"Leaving" is a lot more melodramatic and fatalistic -- in a word, more French -- than "Eat, Pray, Love" or the recent Patricia Clarkson vehicle "Cairo Time," and it lacks the over-the-top Milanese style of "I Am Love," the rapturous Italian spectacle starring Tilda Swinton. But it's got something none of those movies about middle-aged women finding love has: the amazing Kristin Scott Thomas, who keeps appearing in roles that seem bound to win her the Oscar she's deserved for so long, but inevitably don't. (She's been nominated only once, for "The English Patient" in 1997.)
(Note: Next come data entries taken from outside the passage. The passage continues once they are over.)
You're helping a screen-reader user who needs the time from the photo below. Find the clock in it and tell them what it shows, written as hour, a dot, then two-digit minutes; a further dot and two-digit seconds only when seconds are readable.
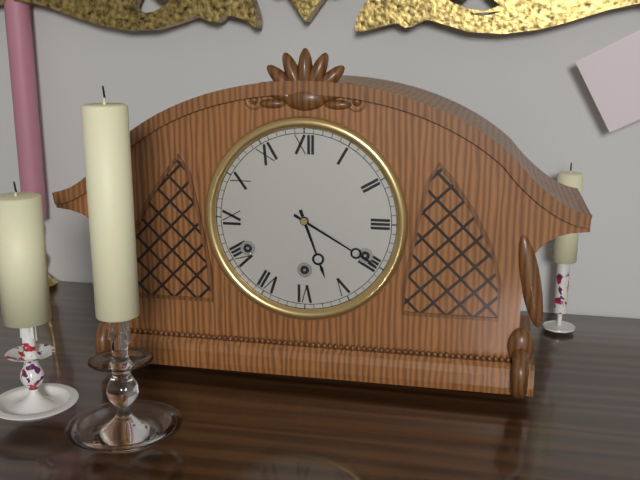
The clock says 5.20
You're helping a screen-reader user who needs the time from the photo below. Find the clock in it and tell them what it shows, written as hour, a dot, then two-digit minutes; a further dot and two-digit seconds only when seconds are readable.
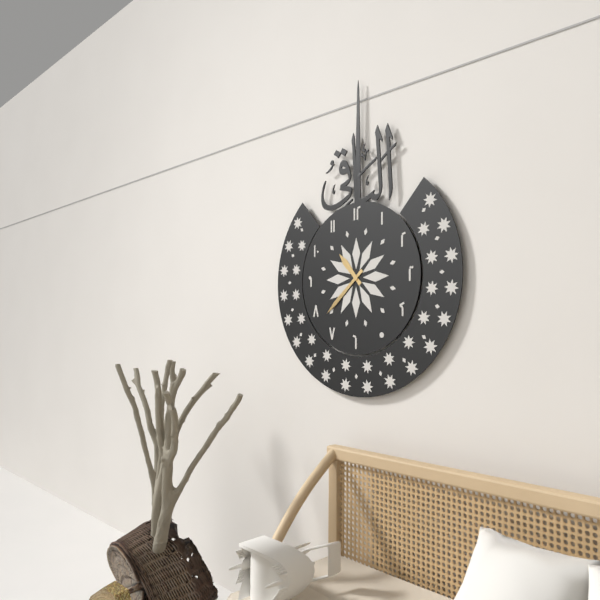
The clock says 10.38
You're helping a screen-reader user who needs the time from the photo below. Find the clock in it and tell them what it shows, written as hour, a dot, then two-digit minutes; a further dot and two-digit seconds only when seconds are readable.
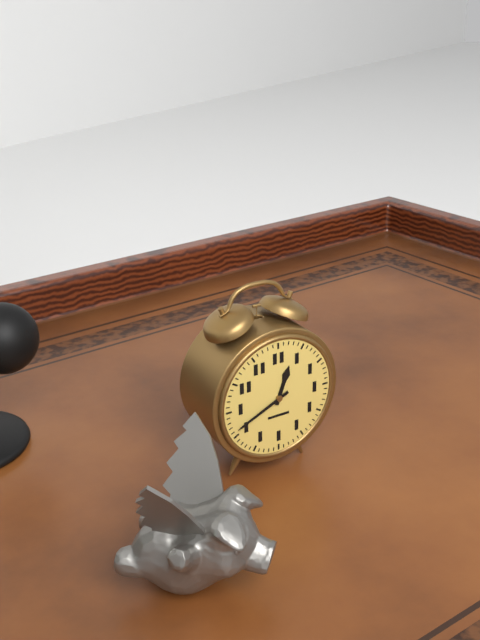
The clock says 12.41
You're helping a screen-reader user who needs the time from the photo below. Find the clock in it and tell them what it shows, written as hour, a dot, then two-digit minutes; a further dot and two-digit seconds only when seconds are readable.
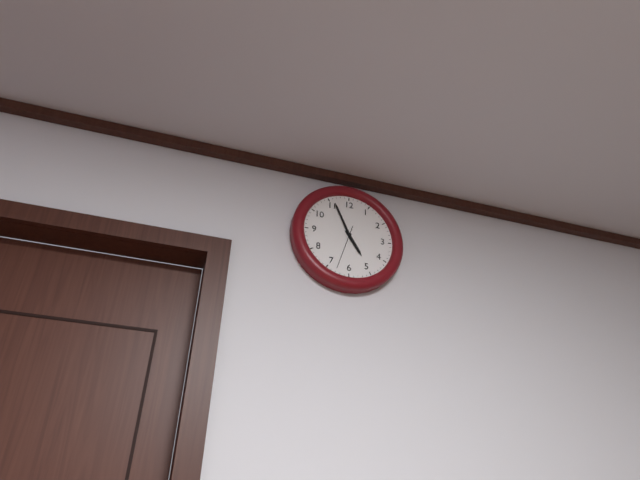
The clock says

As she does in "Leaving," playing a privileged French wife who falls hard and disastrously for a Spanish laborer (Sergi López), Scott Thomas can seem like a woman hoarding a prodigious buried treasure of sensuality. On the other hand, in the forthcoming "Nowhere Boy," she is equally irresistible in a totally different direction as John Lennon's Aunt Mimi, a standard-bearer of lower-middle-class English propriety who has no discernible sexual identity. She is beautiful, but without possessing many of the attributes of beauty: Her nose is large, her lips thin; her startling gray-blue eyes are customarily half-hooded; her high forehead and un-curvaceous figure suggest neurotic intellectual, not sex bomb.
At an age when many actresses struggle to find roles at all, Scott Thomas comfortably plays both upward and downward in age by a decade or so. At 50, she is several years older than both López, who plays her lover in "Leaving," and Yvan Attal, who plays her vengeful surgeon husband. She's comfortable not just with the language but also the mannerisms of both French and English characters (although her French characters often have an Anglo background, to cover a slight accent). It's well known that actresses over 40 get much better roles and last far longer in European film, but Scott Thomas seems devoted to playing every kind of role in every kind of movie. In recent years she's played a lesbian best friend in "Tell No One," a released convict rebuilding her life in "I've Loved You So Long," Lady Elizabeth Boleyn in "The Other Boleyn Girl," and whoever the hell she played in "Confessions of a Shopaholic."
Now, "Leaving" isn't going to win her that Oscar either, but this compact, intense little adultery drama from French writer-director Catherine Corsini is well worth adventurous moviegoers' attention. Its literary antecedents are obvious -- it's like a 21st-century combination of a little "Lady Chatterley" and a whole bunch of "Madame Bovary," which may already be giving too much away. You'll probably be able to tell where the story's going from the opening act of violence, but this is still one of Scott Thomas' best performances, playing a normally bored, normally attractive bourgeois wife who goes from tasteful twills and pastels -- she's like the Gallic equivalent of the J. Crew catalog -- to erotic madness and despair.
"Leaving" is now playing in New York, with other major cities to follow. Beginning Oct. 27, it will also be available on-demand from many cable and satellite providers.